Machine Learning & Generative AI Algorithm Framework
Title
Portfolio Artifact: Machine Learning & Generative AI — Algorithm Landscape
Introduction
This visual framework maps popular AI/ML algorithms to their learning styles and primary application domains—Tabular Data, Computer Vision, Natural Language Processing, and Generative AI. It serves as a quick-reference guide for choosing an algorithm based on data type and task.
Description
The infographic highlights more than ten algorithms—such as Linear/Logistic Regression, Decision Trees, Random Forests, Gradient Boosting, SVM, KNN, K-Means, PCA, CNNs, RNNs, Transformers (BERT/GPT), GANs, and Diffusion Models—and briefly explains how each works alongside real-world use cases.
Objective
Clearly identify and categorize key machine learning algorithms.
Illustrate algorithm types vs. domains in a clean, single-page visual.
Provide practical examples to guide algorithm selection for real projects.
Present a polished artifact for my professional portfolio.
Process
Scoping: Selected widely used algorithms across supervised, unsupervised, and generative paradigms.
Structuring: Grouped algorithms by domain (Tabular, CV, NLP, Generative) and aligned with learning styles.

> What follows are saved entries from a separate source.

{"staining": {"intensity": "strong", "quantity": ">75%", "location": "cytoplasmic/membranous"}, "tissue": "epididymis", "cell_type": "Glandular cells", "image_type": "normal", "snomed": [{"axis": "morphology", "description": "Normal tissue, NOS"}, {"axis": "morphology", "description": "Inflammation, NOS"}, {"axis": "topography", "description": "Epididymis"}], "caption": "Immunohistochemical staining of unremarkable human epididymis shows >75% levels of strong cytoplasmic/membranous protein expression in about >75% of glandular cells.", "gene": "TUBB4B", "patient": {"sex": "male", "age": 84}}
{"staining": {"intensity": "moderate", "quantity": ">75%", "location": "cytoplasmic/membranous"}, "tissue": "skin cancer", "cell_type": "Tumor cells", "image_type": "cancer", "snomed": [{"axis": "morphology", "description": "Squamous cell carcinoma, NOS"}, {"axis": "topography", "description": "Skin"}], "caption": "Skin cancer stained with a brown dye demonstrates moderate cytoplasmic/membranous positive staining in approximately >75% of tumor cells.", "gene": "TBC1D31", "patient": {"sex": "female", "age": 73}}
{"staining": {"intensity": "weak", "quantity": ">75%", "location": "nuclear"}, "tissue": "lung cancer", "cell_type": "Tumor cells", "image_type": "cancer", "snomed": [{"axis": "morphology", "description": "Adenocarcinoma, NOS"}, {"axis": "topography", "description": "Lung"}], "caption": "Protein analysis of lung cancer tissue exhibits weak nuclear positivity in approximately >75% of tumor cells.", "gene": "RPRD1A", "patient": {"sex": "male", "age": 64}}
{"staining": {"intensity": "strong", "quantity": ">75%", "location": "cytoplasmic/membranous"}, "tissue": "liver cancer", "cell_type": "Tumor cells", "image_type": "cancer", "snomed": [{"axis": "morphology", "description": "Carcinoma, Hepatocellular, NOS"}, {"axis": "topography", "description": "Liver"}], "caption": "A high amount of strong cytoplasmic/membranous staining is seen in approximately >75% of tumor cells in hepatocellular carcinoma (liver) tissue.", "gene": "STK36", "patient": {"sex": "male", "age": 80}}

Authoring: Drafted short “how it works” blurbs and example use cases.
Build: Used a Jupyter notebook to assemble an infographic with matplotlib (single plot, no custom colors).
Export: Produced both PNG (for web) and PDF (for print/zoom).
Tools and Technologies Used
Jupyter Notebook, Python, pandas, matplotlib
Value Proposition
This artifact demonstrates my ability to (1) organize complex ML concepts, (2) communicate them visually for stakeholders, and (3) map business problems to algorithm families quickly.
Unique Value
Combines learning styles with application domains on one page.
Pairs each algorithm with a brief mechanism and a clear use case for faster decision-making.
Relevance
Useful for interviews, technical discussions, and scoping phases of data/ML projects. It shows I can translate AI/ML concepts into concise, actionable guidance.